The solace of work
I like my work and I like working. Would I say I love my work? I’m not sure. Maybe? I don’t know what it means to love something that’s not alive. In any case, the distinction is not important.
As far back as I can remember, I’ve enjoyed working and looked forward to my workdays. I count myself lucky in that sense. I’ve somehow stumbled into work that I find meaningful.
To me, writing code or fiction or essays does not feel significantly different from playing a video game or watching a TV show. It’s all play and it’s all work and it’s all really the same to me.
Of course, there are always some parts of any kind of work that are frustrating. I lose motivation when I’m forced to work on something I believe has no value. Work that’s not challenging enough can be fun in small doses, but starts to feel depressing after a while. Work with unreasonable deadlines or constantly changing requirements is usually a recipe for burnout (though even this nightmare scenario can sometimes present a satisfying exercise in creative problem solving under extreme constraints). And self-directed work, such as this blog post, always feels more meaningful compared to work I do for other people in exchange for money.
The idea of separating my work from the rest of my life—the idea of leaving my work at work—makes no sense to me. My work and life have always been deeply intertwined. I’ve met some of my closest friends through work. Work gave me the financial freedom to move out of my parents’ house and start a new life here in Bangalore, where I met many of the people I love most dearly today. Traveling for work allowed me to experience new places, new cultures, new ways of being.
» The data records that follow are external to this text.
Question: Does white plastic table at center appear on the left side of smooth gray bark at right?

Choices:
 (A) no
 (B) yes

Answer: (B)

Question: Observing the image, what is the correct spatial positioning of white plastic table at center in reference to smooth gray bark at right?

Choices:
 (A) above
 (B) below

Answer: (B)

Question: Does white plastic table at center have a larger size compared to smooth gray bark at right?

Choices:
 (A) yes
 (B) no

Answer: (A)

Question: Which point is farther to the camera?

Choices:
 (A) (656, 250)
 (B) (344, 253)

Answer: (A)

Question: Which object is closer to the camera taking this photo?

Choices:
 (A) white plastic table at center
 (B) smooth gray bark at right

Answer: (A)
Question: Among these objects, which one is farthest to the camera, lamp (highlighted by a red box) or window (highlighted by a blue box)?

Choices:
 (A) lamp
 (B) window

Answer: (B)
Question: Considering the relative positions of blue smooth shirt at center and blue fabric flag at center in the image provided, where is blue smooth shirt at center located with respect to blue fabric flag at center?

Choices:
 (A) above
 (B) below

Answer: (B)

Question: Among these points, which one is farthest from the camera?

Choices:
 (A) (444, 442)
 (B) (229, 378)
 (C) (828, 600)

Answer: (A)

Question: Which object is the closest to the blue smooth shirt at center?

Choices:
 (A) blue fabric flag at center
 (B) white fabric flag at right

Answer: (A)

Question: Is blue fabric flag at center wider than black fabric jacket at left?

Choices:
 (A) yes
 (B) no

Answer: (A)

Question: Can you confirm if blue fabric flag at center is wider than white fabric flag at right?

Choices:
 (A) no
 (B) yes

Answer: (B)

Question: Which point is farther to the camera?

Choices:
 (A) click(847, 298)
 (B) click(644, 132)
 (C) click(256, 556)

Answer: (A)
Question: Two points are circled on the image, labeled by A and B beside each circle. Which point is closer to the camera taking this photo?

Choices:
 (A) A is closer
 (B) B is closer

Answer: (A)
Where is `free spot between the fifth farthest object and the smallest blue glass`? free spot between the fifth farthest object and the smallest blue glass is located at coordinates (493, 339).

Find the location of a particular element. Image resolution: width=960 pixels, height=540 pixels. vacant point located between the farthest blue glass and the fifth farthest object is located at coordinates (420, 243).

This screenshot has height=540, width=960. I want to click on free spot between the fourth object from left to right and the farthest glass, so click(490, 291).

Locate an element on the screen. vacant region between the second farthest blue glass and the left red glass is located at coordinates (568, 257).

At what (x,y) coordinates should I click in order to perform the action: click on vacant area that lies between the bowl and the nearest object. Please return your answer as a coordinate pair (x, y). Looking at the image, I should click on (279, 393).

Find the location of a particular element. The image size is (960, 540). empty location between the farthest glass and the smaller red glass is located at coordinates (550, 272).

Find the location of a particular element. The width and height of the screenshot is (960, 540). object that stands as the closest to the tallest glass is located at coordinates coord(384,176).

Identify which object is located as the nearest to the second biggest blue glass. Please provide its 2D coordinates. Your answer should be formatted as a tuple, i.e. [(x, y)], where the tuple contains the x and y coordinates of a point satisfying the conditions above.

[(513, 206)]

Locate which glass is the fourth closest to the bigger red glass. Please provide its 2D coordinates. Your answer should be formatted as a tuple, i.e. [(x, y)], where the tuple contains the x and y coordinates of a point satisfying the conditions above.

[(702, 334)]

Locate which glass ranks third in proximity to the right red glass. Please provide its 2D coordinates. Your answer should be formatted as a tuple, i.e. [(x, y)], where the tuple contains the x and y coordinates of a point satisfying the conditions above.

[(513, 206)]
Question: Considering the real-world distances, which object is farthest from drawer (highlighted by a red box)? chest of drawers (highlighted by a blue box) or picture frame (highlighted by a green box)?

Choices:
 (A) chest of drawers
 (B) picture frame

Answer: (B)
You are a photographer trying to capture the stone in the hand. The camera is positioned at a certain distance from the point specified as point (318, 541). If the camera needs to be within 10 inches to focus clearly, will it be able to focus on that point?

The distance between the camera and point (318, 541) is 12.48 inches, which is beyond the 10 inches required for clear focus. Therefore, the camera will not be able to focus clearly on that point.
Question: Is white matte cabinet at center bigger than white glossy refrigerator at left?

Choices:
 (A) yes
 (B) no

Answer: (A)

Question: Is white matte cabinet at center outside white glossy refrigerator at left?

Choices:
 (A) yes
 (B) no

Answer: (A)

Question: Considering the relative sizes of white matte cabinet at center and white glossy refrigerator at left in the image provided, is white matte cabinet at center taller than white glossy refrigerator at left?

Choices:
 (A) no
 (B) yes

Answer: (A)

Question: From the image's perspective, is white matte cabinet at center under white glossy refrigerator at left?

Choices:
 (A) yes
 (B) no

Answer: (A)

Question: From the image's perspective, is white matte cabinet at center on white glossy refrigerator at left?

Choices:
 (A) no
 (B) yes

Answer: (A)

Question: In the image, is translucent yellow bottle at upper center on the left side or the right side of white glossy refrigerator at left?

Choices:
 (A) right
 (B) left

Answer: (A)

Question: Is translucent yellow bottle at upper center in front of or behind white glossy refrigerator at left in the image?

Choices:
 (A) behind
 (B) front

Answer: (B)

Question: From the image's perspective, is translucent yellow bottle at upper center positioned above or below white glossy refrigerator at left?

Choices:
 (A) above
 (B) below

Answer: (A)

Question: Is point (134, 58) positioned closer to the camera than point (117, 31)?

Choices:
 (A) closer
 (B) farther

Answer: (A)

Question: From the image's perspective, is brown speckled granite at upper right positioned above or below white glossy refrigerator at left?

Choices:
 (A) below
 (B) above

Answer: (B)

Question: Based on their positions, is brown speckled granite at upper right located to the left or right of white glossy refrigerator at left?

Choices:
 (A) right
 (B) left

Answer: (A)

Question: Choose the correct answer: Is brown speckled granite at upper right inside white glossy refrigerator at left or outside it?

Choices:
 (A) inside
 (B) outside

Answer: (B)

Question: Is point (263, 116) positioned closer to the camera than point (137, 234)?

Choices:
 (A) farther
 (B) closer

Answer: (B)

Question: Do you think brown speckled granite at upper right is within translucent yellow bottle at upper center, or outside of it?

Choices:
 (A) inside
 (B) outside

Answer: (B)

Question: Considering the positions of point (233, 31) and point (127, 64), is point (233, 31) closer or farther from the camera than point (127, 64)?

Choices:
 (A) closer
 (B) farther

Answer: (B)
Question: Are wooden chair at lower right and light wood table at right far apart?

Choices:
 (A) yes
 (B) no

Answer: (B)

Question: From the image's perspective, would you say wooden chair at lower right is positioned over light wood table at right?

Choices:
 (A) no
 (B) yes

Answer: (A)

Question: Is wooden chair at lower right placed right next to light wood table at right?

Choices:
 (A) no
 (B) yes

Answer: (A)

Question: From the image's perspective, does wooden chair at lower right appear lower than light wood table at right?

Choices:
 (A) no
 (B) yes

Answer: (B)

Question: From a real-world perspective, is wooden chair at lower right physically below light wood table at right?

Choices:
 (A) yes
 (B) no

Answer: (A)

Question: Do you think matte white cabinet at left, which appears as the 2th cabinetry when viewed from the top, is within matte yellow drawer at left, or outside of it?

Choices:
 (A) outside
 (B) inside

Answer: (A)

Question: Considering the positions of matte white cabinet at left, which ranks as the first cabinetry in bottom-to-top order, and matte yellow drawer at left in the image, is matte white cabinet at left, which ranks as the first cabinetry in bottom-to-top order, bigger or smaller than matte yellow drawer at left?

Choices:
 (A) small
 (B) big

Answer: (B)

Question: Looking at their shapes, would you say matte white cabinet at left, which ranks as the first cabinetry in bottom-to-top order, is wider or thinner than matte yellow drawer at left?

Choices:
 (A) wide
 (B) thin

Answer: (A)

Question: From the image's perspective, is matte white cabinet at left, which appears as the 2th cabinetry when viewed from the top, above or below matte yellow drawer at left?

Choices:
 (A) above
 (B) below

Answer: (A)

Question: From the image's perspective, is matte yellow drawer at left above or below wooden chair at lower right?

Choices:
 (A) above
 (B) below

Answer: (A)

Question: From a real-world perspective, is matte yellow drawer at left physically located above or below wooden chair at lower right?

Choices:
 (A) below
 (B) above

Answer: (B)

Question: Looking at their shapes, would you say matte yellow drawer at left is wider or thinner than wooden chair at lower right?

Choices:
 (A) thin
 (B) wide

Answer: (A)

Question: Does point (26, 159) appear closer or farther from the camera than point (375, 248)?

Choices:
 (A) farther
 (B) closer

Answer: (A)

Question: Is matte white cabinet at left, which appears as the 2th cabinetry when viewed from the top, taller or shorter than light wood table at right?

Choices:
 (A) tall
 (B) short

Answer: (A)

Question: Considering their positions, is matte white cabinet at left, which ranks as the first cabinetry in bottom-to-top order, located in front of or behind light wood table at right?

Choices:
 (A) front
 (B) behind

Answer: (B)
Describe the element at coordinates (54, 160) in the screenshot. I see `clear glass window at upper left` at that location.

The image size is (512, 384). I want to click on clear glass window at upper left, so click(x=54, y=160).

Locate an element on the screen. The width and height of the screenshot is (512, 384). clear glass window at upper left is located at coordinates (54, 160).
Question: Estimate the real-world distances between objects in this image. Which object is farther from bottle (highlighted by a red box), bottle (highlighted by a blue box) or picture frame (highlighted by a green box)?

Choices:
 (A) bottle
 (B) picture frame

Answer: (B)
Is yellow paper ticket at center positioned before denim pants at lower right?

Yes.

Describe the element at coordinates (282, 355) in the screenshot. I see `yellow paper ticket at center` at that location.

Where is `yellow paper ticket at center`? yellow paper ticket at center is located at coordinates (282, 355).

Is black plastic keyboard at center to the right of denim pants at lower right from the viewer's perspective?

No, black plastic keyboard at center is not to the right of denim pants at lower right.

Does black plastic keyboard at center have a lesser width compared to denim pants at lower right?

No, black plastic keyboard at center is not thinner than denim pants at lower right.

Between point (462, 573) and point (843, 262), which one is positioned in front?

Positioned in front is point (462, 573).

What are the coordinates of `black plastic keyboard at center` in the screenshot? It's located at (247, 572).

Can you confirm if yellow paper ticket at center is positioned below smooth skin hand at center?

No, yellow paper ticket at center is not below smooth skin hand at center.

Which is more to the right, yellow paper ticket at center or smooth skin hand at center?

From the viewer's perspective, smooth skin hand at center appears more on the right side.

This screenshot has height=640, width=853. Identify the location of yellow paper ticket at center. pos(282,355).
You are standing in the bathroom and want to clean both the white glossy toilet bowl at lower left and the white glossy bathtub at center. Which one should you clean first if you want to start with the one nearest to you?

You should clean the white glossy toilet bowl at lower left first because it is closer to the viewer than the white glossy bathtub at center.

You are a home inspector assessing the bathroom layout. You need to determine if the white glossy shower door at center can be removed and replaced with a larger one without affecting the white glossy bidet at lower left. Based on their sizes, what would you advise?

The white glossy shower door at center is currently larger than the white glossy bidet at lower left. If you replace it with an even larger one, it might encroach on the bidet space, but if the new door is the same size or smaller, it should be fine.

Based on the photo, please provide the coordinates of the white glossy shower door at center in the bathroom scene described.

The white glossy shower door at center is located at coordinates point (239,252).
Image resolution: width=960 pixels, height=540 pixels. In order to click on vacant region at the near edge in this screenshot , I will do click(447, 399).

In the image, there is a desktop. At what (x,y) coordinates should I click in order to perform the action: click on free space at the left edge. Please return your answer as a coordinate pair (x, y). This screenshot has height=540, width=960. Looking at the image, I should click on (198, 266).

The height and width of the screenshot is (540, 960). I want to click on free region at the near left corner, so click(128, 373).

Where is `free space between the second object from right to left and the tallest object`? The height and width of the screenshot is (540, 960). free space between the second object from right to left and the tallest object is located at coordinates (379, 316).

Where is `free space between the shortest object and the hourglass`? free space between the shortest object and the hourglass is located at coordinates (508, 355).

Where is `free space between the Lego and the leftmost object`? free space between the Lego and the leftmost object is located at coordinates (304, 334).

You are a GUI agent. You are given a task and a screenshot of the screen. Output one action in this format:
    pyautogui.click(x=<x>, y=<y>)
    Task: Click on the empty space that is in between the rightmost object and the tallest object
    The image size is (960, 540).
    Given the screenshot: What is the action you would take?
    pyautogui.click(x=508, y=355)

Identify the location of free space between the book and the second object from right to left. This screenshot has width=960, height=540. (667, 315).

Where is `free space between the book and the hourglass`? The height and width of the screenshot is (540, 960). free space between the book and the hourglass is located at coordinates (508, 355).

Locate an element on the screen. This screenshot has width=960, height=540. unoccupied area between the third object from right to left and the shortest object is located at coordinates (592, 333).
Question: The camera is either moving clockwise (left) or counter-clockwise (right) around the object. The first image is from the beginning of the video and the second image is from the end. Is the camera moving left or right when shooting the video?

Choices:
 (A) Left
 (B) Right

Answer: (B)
How do I pull out the one strand marked “work” from the rich braid of my life and cast it aside, even temporarily? It’s impossible. Work, life, play, love—they’re all the same thing.
Lately work has been a source of comfort. My life has been tumultuous this year, but the pleasures of work have remained constant. With all the emotional ups and downs, there has always been blog posts to write, software to build, plot outlines to wrangle, and poetry to scribble in the back of notebooks.
It’s a powerful feeling. Come heartbreak or contentment or grief or celebration, I have always been able to come back to the work. The notebook and pen, terminal and editor, have always been ready for me, waiting for me to put my mark on their canvas. They have been my constants, my anchors in a turbulent sea. They have been my lighthouses, always guiding me back to myself.
I like my work. You might go as far as to say that I love my work. But most importantly, I’m grateful that it exists, that it is never-ending, that it waits for me every morning. I’m grateful that I can lose myself in it whenever I want and, eventually, hopefully, if I do it right, find myself.